* [DATA SUPPLIED]
-=-=-=-=-

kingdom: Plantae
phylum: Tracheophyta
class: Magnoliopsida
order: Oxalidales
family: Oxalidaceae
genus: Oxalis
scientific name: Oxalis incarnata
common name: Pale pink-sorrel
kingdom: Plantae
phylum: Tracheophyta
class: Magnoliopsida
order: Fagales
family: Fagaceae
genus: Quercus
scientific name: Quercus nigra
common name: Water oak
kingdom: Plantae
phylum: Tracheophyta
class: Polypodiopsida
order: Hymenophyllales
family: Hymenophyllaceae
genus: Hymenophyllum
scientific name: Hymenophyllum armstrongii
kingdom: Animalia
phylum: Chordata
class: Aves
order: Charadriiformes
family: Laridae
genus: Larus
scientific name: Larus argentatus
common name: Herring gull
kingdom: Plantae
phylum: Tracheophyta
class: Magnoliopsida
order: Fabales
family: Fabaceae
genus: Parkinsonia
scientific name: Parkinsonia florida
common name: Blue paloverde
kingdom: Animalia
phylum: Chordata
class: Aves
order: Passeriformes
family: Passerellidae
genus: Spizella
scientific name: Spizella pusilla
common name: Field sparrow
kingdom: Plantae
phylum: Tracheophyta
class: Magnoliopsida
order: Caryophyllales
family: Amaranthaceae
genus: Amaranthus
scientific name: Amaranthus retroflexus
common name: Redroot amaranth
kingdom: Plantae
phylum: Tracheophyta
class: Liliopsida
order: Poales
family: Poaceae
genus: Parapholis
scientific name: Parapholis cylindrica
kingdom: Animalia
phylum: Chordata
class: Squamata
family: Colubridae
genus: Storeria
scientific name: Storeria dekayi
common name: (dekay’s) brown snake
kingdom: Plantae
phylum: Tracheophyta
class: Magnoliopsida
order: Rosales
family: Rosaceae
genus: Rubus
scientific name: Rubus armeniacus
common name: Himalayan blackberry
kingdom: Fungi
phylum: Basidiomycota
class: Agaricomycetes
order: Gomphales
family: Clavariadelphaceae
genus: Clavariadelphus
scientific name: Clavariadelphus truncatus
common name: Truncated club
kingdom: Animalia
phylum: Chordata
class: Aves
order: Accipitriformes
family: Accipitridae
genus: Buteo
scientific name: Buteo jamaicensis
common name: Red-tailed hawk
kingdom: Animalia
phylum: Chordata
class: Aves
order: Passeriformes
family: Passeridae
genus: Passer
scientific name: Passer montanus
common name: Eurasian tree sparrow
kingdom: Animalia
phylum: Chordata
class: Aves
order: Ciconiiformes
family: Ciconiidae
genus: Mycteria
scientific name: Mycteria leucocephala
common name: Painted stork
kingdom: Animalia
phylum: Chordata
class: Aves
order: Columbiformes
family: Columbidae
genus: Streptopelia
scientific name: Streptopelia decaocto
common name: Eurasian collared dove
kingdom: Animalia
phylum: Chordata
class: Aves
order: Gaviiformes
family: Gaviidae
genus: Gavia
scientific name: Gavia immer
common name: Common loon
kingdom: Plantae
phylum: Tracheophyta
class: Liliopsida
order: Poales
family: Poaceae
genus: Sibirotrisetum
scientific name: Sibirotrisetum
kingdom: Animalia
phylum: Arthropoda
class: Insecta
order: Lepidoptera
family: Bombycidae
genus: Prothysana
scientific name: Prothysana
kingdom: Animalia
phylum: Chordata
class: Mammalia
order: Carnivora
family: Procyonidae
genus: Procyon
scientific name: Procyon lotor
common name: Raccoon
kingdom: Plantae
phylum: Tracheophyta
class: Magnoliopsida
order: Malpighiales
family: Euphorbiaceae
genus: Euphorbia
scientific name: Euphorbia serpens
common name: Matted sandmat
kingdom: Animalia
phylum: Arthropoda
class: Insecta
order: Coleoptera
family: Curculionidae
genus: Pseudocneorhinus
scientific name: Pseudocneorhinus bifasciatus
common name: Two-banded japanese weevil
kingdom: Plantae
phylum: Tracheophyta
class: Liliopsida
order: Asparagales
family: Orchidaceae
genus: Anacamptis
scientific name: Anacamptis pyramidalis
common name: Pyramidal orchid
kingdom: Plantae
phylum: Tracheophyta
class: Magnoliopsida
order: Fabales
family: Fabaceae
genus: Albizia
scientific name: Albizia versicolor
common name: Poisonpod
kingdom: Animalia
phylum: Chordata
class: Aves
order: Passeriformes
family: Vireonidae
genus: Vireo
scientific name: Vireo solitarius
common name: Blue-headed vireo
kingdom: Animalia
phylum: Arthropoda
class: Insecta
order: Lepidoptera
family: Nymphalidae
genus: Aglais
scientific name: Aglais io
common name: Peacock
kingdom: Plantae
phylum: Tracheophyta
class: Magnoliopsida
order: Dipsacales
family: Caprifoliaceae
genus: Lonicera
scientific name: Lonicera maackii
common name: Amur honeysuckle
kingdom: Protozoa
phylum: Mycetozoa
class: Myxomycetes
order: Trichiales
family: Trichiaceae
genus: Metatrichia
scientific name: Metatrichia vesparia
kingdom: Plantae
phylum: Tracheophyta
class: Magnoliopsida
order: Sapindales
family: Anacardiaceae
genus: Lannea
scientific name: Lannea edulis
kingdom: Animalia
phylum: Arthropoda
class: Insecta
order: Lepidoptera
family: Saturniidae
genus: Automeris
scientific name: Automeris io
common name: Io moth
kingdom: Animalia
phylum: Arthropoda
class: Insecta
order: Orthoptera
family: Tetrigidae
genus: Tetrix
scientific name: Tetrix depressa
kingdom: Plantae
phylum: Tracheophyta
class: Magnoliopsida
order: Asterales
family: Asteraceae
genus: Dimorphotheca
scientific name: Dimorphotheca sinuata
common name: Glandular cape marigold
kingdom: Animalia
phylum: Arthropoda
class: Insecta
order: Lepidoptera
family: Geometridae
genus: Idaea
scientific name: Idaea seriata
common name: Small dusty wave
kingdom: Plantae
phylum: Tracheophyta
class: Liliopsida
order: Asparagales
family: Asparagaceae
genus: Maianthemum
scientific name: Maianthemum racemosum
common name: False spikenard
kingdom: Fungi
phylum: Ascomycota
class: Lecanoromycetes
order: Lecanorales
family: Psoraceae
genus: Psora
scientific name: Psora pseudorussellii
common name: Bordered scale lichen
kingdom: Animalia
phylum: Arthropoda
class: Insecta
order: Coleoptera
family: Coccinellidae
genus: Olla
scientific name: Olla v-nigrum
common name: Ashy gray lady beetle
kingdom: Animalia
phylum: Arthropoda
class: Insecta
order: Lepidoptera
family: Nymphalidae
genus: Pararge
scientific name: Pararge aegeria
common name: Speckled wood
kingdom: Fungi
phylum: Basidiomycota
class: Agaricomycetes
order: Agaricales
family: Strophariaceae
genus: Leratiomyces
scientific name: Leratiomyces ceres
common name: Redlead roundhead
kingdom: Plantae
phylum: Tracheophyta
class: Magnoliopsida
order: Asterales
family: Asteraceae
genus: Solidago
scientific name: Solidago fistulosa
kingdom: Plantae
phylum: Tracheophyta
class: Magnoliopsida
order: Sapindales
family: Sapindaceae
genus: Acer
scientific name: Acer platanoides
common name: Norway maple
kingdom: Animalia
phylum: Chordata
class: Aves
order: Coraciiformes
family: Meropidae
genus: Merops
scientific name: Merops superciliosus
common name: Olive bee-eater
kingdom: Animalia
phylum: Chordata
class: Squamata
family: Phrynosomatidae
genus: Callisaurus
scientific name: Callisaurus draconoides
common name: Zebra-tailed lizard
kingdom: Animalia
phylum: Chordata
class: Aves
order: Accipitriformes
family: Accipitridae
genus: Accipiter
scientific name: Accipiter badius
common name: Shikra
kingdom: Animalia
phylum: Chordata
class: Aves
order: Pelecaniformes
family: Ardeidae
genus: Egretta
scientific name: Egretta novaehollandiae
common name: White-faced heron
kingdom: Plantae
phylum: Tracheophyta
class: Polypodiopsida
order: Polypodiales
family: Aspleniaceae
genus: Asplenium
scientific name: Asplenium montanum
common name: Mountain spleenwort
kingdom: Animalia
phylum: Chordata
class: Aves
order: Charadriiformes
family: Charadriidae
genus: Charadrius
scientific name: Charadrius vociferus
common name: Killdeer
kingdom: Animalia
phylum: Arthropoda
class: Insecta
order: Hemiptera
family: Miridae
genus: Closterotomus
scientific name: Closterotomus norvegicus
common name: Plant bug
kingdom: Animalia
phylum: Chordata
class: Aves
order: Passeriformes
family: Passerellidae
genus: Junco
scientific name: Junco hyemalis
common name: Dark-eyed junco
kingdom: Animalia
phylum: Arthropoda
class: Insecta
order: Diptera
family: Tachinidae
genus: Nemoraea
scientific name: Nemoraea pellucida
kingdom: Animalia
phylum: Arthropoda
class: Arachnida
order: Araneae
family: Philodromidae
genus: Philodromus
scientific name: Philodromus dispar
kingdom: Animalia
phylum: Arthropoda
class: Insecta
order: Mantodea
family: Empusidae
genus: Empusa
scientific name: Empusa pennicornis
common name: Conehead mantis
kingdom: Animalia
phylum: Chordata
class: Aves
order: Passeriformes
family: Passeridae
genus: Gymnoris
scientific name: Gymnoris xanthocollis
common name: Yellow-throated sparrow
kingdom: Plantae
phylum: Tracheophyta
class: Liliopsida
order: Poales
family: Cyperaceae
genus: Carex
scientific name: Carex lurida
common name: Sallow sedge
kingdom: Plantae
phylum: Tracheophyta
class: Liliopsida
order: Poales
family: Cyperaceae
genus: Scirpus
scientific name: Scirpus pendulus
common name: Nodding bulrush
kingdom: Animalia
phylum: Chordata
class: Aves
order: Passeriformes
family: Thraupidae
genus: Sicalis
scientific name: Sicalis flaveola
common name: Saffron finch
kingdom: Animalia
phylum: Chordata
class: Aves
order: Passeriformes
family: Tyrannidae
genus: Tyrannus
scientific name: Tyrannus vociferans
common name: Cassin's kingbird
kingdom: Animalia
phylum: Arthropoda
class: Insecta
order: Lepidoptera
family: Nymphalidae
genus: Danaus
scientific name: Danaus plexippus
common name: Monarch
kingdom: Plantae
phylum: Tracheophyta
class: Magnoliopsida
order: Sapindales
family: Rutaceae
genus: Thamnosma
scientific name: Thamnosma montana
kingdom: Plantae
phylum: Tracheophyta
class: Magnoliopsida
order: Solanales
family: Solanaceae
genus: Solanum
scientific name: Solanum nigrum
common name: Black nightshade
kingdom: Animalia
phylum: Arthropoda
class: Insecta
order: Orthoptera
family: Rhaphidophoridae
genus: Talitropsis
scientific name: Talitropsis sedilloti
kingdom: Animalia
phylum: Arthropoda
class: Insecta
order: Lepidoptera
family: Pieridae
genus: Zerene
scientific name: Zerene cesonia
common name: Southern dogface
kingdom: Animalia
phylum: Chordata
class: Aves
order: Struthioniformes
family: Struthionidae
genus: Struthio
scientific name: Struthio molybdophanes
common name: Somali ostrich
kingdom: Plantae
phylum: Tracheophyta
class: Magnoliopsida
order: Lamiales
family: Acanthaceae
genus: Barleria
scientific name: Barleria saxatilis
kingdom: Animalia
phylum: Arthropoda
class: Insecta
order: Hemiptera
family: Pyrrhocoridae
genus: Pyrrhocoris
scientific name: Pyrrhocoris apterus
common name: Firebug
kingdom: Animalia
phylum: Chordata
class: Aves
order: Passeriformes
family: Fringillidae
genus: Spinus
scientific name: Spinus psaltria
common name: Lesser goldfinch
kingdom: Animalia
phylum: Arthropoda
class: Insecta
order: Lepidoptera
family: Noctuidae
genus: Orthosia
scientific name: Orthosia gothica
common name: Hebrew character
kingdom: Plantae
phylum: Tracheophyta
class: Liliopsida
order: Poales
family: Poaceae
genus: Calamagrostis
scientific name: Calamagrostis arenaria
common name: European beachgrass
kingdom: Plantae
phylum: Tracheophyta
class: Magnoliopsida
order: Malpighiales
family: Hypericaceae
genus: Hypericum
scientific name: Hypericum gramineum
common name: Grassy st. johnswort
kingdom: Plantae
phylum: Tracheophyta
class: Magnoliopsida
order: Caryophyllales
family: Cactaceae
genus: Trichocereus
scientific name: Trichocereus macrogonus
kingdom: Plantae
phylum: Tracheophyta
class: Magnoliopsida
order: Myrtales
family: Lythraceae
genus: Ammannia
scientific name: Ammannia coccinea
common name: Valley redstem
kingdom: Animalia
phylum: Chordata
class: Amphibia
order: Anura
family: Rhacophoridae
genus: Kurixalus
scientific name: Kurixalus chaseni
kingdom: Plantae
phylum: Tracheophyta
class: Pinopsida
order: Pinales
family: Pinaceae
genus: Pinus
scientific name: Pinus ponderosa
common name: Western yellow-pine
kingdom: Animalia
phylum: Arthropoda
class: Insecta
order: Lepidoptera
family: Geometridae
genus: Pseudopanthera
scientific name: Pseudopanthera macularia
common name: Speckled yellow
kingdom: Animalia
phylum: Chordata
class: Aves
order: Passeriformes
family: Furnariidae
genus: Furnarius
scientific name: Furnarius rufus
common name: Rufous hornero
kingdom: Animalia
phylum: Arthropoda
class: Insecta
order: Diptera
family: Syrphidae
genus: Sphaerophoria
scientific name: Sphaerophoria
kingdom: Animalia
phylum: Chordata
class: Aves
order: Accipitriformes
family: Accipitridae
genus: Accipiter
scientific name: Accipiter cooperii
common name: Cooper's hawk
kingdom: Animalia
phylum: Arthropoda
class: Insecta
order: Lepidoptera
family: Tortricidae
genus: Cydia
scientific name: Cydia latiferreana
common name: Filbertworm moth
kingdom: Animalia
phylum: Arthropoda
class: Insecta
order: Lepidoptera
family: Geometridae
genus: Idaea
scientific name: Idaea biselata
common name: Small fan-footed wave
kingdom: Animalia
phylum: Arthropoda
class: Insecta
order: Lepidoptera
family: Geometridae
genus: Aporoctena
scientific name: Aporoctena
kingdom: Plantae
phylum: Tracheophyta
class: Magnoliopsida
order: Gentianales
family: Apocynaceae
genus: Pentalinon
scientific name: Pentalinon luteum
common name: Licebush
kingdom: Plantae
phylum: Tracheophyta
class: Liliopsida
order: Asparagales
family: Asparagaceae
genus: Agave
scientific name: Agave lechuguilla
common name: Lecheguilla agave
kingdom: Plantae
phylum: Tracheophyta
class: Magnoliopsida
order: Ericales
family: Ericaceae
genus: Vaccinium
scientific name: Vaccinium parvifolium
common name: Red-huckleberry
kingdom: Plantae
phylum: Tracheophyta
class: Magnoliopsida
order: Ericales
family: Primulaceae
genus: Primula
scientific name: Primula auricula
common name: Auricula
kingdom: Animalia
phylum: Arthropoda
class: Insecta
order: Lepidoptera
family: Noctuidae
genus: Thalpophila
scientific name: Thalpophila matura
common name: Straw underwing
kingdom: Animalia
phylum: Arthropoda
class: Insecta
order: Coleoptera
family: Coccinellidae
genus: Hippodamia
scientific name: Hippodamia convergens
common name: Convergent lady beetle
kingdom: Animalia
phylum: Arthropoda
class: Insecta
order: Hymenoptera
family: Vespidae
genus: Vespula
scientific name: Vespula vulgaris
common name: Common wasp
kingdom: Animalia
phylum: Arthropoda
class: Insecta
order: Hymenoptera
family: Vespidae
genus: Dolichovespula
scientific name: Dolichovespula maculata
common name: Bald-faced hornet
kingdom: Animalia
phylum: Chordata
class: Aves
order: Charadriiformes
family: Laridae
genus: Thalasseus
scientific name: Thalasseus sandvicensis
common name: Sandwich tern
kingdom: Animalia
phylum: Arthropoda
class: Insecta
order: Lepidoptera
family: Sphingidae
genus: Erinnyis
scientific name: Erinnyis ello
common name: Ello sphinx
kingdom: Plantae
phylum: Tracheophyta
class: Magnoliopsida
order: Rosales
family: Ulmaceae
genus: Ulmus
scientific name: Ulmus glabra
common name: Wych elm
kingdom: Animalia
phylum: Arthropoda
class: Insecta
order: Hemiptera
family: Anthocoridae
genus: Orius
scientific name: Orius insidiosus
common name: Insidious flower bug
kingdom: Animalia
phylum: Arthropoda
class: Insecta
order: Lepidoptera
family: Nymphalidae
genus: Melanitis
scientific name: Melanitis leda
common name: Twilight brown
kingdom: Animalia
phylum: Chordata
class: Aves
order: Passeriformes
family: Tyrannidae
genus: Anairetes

-=-=-=-=-

* [EXERCISE DESCRIPTION]
Please repeat the rows word for word, from the first line of the rows up to and including the line that contains "scientific name: Mycteria leucocephala".

* [THE RESULT]
kingdom: Plantae
phylum: Tracheophyta
class: Magnoliopsida
order: Oxalidales
family: Oxalidaceae
genus: Oxalis
scientific name: Oxalis incarnata
common name: Pale pink-sorrel
kingdom: Plantae
phylum: Tracheophyta
class: Magnoliopsida
order: Fagales
family: Fagaceae
genus: Quercus
scientific name: Quercus nigra
common name: Water oak
kingdom: Plantae
phylum: Tracheophyta
class: Polypodiopsida
order: Hymenophyllales
family: Hymenophyllaceae
genus: Hymenophyllum
scientific name: Hymenophyllum armstrongii
kingdom: Animalia
phylum: Chordata
class: Aves
order: Charadriiformes
family: Laridae
genus: Larus
scientific name: Larus argentatus
common name: Herring gull
kingdom: Plantae
phylum: Tracheophyta
class: Magnoliopsida
order: Fabales
family: Fabaceae
genus: Parkinsonia
scientific name: Parkinsonia florida
common name: Blue paloverde
kingdom: Animalia
phylum: Chordata
class: Aves
order: Passeriformes
family: Passerellidae
genus: Spizella
scientific name: Spizella pusilla
common name: Field sparrow
kingdom: Plantae
phylum: Tracheophyta
class: Magnoliopsida
order: Caryophyllales
family: Amaranthaceae
genus: Amaranthus
scientific name: Amaranthus retroflexus
common name: Redroot amaranth
kingdom: Plantae
phylum: Tracheophyta
class: Liliopsida
order: Poales
family: Poaceae
genus: Parapholis
scientific name: Parapholis cylindrica
kingdom: Animalia
phylum: Chordata
class: Squamata
family: Colubridae
genus: Storeria
scientific name: Storeria dekayi
common name: (dekay’s) brown snake
kingdom: Plantae
phylum: Tracheophyta
class: Magnoliopsida
order: Rosales
family: Rosaceae
genus: Rubus
scientific name: Rubus armeniacus
common name: Himalayan blackberry
kingdom: Fungi
phylum: Basidiomycota
class: Agaricomycetes
order: Gomphales
family: Clavariadelphaceae
genus: Clavariadelphus
scientific name: Clavariadelphus truncatus
common name: Truncated club
kingdom: Animalia
phylum: Chordata
class: Aves
order: Accipitriformes
family: Accipitridae
genus: Buteo
scientific name: Buteo jamaicensis
common name: Red-tailed hawk
kingdom: Animalia
phylum: Chordata
class: Aves
order: Passeriformes
family: Passeridae
genus: Passer
scientific name: Passer montanus
common name: Eurasian tree sparrow
kingdom: Animalia
phylum: Chordata
class: Aves
order: Ciconiiformes
family: Ciconiidae
genus: Mycteria
scientific name: Mycteria leucocephala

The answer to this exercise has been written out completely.